◆ Task to carry out ◆
According to the forum thread, what size bags will the glass pebbles be sold in?

[Opening Given text section]

P.S We will be selling the glass pebbles in 25kg bags in three colours (Clear, Turquoise and Dark Blue) at half the RRP if anyone is interested!  :Smilie:

----------


## PeteV

could be bondcrete?! we use that for bagging and sealing brickwalls... i'm not too sure about pool use though. hope this helps!

----------


## cherub65

Would seriously reconsider doing this yourself, have seen many pools done over the years and believe me it is not a DIY. Have seen so called professionally finshed pools look terrible once filled with water.
Get a team of renders to give you a quote who are familiar with pebble work.
Have a trial on a vertical surface then imagine doing the whole pool in one go, Knowing when to hose down and not loose or leave to much cement, getting the sludge out of the pool is even a task
A professional may make it look like a simple task but that is because they do it day in day out.

[Closing Given text section]
[Opening Given information section]

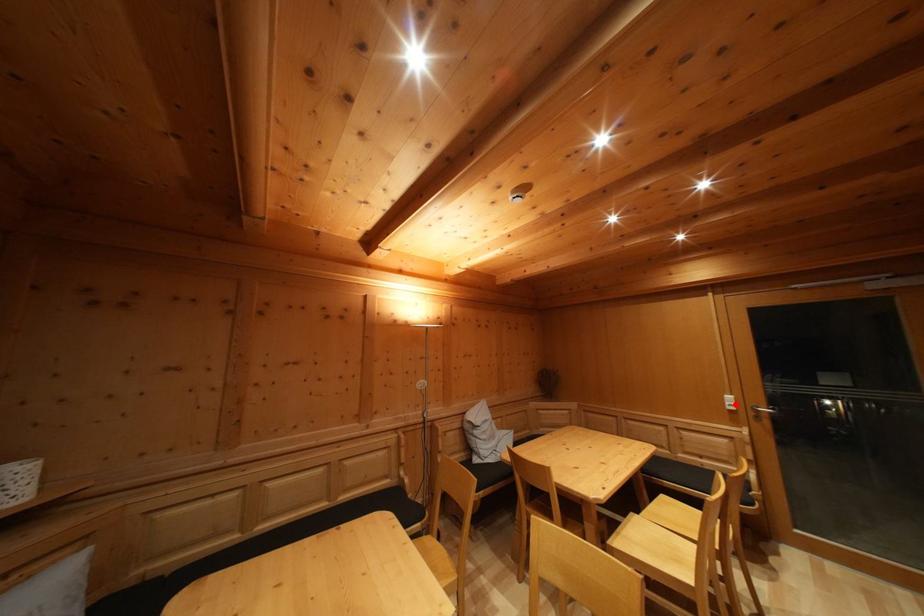
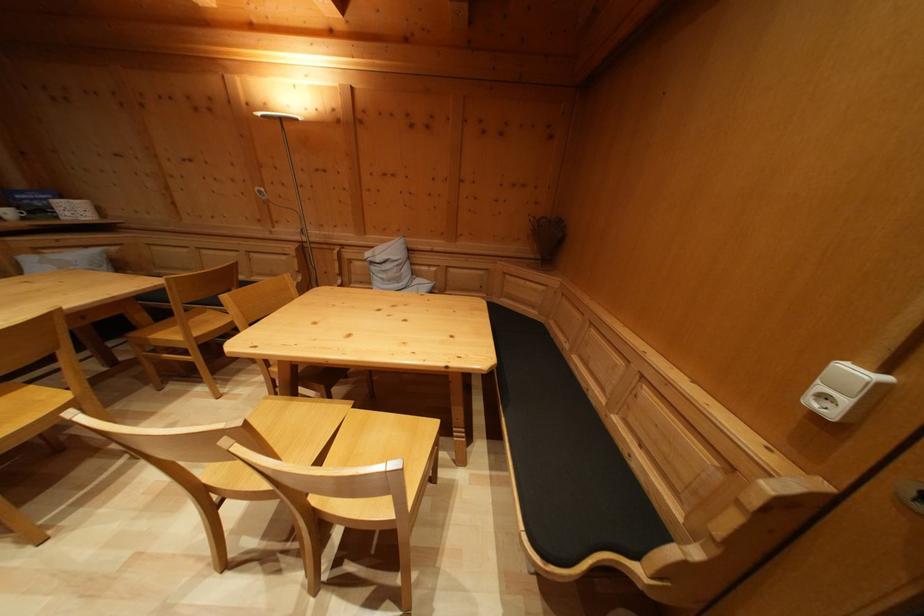
Find the pixel in the second image that matches the highlighted location in the first image.

(859, 379)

[Closing Given information section]

◆ Finished task ◆
25kg bags